How can a ring fail to be finite over the subring of invariants under a finite group action?

Question

Let $R$ be a commutative, unital ring with an action of a finite group $G$.

If $G$ fixes a subring elementwise over which $R$ is finitely generated (e.g. if $R$ is a f.g. $k$-algebra, for $k$ some ring, and $G$'s action is by $k$-algebra automorphisms), then $R$ is finite over $R^G$, since under all circumstances it is integral over $R^G$, and in the present situation it is also finitely generated.

On the other hand, it seems plausible to me that in general, $R$ needn't be finite over $R^G$.

(1) Is this true?

(2) If "yes," how much pathology in $R$ is needed for it to happen? Can it be an integrally closed noetherian integral domain?

(3) Here is a toy example: $R=k[x_1,y_1,x_2,y_2,\dots,x_i,y_i,\dots]$; $G = \mathbb{Z}/2\mathbb{Z}$, with the generator interchanging $x_i$ and $y_i$ for all $i$. In this specific case, is $R$ finite over $R^G$?

Answer 1

Mohan's comment shows that the answer to (1) is "yes" because the answer to (3) is "no". (2) is still open but I'll be satisfied with answers to (1) and (3) and mark the question answered.

Answer 2

Leaving a more elaborate answer as to why $R^G \subset R$ is not finite in the given example. (From the comments, it may not be immediately obvious that $R^G$ is generated by the elements written.)

I shall always assume below that $k$ has characteristic different from two.

First, consider the finite polynomial ring: $R_n = k[x_1, y_1, \ldots, x_n, y_n]$. For all the rings considered, $\sigma$ will denote the automorphism that swaps $x_i \leftrightarrow y_i$.

They key ingredient will be Noether's bound, which says:

Suppose $G$ is a finite group acting on $S = k[X_1, \ldots, X_n]$ by graded $k$-algebra automorphisms, and $|G|!$ is invertible in $K$. Then, $S^G$ is generated, as a $k$-algebra, by elements of degree $\leqslant |G|$.

Since $\sigma$ is a graded group action of order $2$ and $2!$ is invertible in $k$, it comes down to computing the homogeneous polynomials of degrees $1$ and $2$ that are fixed by $\sigma$. From this, it is easy to see that $$R_n^G = k[x_{i} + y_{i},\, x_{i} y_{i},\, x_{i} x_{j} + y_{i} y_{j} : 1 \le i,\, j \le n].$$ (Note that intermediate computations might make it look like we also need $x_{i}^{2} + y_{i}^{2}$ and $x_{i} y_{j} + x_{j} y_{i}$, but algebraic identities reduce it to the above.)

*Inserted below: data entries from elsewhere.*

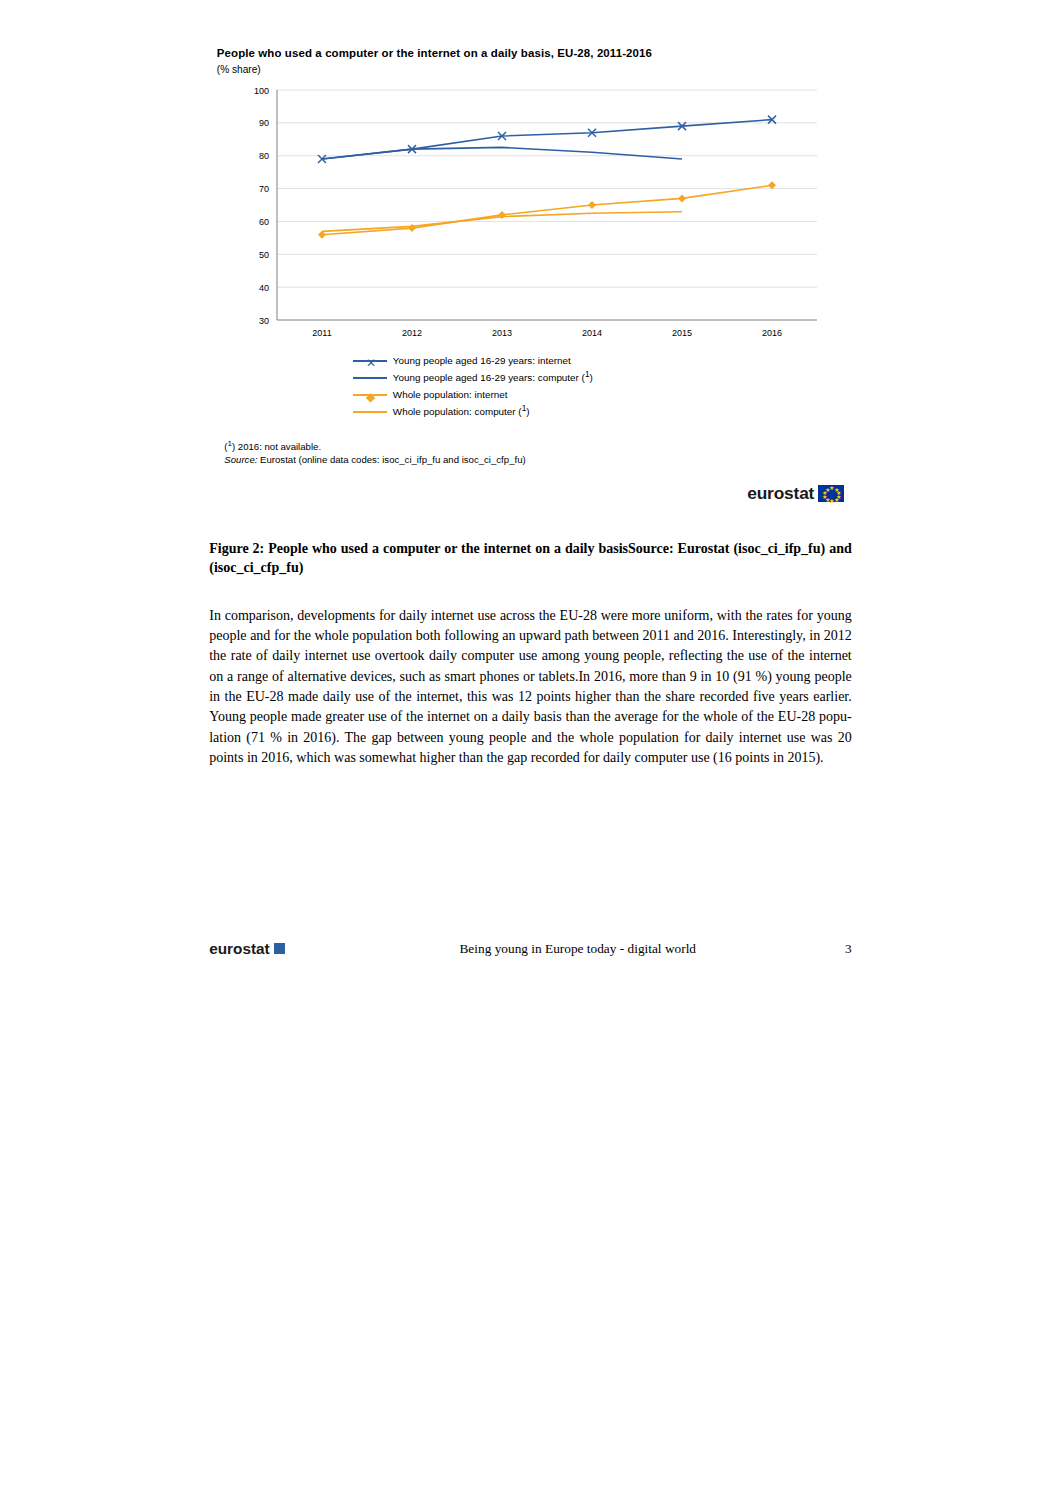People who used a computer or the internet on a daily basis, EU-28, 2011-2016
(% share)
100 90 80 70 60 50 40 30 2011 2012 2013 2014 2015 2016
✕ Young people aged 16-29 years: internet
Young people aged 16-29 years: computer (1)
◆ Whole population: internet
Whole population: computer (1)
(1) 2016: not available.
Source: Eurostat (online data codes: isoc_ci_ifp_fu and isoc_ci_cfp_fu)
eurostat ★ ★ ★ ★ ★ ★ ★ ★ ★ ★
Figure 2: People who used a computer or the internet on a daily basisSource: Eurostat (isoc_ci_ifp_fu) and (isoc_ci_cfp_fu)
In comparison, developments for daily internet use across the EU-28 were more uniform, with the rates for young people and for the whole population both following an upward path between 2011 and 2016. Interestingly, in 2012 the rate of daily internet use overtook daily computer use among young people, reflecting the use of the internet on a range of alternative devices, such as smart phones or tablets.In 2016, more than 9 in 10 (91 %) young people in the EU-28 made daily use of the internet, this was 12 points higher than the share recorded five years earlier. Young people made greater use of the internet on a daily basis than the average for the whole of the EU-28 population (71 % in 2016). The gap between young people and the whole population for daily internet use was 20 points in 2016, which was somewhat higher than the gap recorded for daily computer use (16 points in 2015).
eurostat
Being young in Europe today - digital world
3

Now, using the above, we can claim that the "same" thing holds in infinitely many variables as well, i.e., $$R^{G} = k[x_{i} + y_{i},\, x_{i} y_{i},\, x_{i} x_{j} + y_{i} y_{j} : i,\, j \geqslant 1].$$ To see this, note that if $f \in R^G$, then $f$ only involves finitely many variables and hence, $f$ is actually in some $R_n^G$, and then we are done.

Now it is easy to see that $R$ is not a finite $R^G$-algebra. Indeed, it suffices to show that $$R \neq R^G[x_1, y_1, \ldots, x_n, y_n]$$ for any $n \geqslant 1$.

But it should be clear now that $x_{n + 1}$ isn't in the algebra on the right. (If it were, then a degree argument shows that $x_{n + 1}$ would be a $k$-linear combination of $\{x_i, y_i : i \leqslant n\} \cup \{x_i + y_i : i > n\}$.)